-- Task details --
Copy out only the lines of the data below, starting with the line that contains "name author: E. James" and going on through the line that contains "habitat: Sphagnum marshes".
--- Start ---
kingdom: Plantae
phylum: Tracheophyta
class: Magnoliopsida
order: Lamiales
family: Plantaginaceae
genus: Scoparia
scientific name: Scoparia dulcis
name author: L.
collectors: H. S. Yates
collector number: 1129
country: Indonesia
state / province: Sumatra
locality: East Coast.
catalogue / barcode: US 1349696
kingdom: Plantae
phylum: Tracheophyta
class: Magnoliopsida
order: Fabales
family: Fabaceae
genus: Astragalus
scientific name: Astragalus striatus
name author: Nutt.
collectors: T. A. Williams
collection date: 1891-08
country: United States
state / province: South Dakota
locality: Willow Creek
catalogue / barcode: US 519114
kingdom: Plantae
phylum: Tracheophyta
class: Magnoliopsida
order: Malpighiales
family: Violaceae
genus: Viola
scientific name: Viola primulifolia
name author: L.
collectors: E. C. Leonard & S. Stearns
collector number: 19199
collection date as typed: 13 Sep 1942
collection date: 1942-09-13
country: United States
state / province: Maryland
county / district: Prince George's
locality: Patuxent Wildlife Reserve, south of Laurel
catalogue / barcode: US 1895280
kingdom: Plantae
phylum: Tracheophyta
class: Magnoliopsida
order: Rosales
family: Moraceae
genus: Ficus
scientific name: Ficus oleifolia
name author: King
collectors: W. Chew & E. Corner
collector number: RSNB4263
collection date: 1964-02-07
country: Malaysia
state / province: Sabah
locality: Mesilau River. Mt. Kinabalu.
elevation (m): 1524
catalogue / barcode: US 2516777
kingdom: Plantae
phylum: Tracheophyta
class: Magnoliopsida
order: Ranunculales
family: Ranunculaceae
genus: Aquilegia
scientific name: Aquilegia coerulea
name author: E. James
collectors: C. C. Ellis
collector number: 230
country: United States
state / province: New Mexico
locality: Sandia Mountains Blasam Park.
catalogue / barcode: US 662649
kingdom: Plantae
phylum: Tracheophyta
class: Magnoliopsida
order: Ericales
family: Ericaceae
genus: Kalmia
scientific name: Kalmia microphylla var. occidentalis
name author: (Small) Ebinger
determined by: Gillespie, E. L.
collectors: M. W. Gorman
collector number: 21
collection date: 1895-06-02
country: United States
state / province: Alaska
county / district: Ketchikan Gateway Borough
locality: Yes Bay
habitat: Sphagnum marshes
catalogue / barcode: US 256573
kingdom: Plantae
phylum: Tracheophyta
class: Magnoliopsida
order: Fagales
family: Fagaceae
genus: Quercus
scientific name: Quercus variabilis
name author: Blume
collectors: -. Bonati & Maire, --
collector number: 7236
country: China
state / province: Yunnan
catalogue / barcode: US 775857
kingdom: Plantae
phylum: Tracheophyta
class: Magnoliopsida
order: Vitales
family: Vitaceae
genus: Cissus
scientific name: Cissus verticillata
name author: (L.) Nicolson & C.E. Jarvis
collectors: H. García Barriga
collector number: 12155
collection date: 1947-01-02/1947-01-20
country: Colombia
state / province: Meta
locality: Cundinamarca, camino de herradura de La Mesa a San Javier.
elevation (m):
--- End ---
-- Task output --
name author: E. James
collectors: C. C. Ellis
collector number: 230
country: United States
state / province: New Mexico
locality: Sandia Mountains Blasam Park.
catalogue / barcode: US 662649
kingdom: Plantae
phylum: Tracheophyta
class: Magnoliopsida
order: Ericales
family: Ericaceae
genus: Kalmia
scientific name: Kalmia microphylla var. occidentalis
name author: (Small) Ebinger
determined by: Gillespie, E. L.
collectors: M. W. Gorman
collector number: 21
collection date: 1895-06-02
country: United States
state / province: Alaska
county / district: Ketchikan Gateway Borough
locality: Yes Bay
habitat: Sphagnum marshes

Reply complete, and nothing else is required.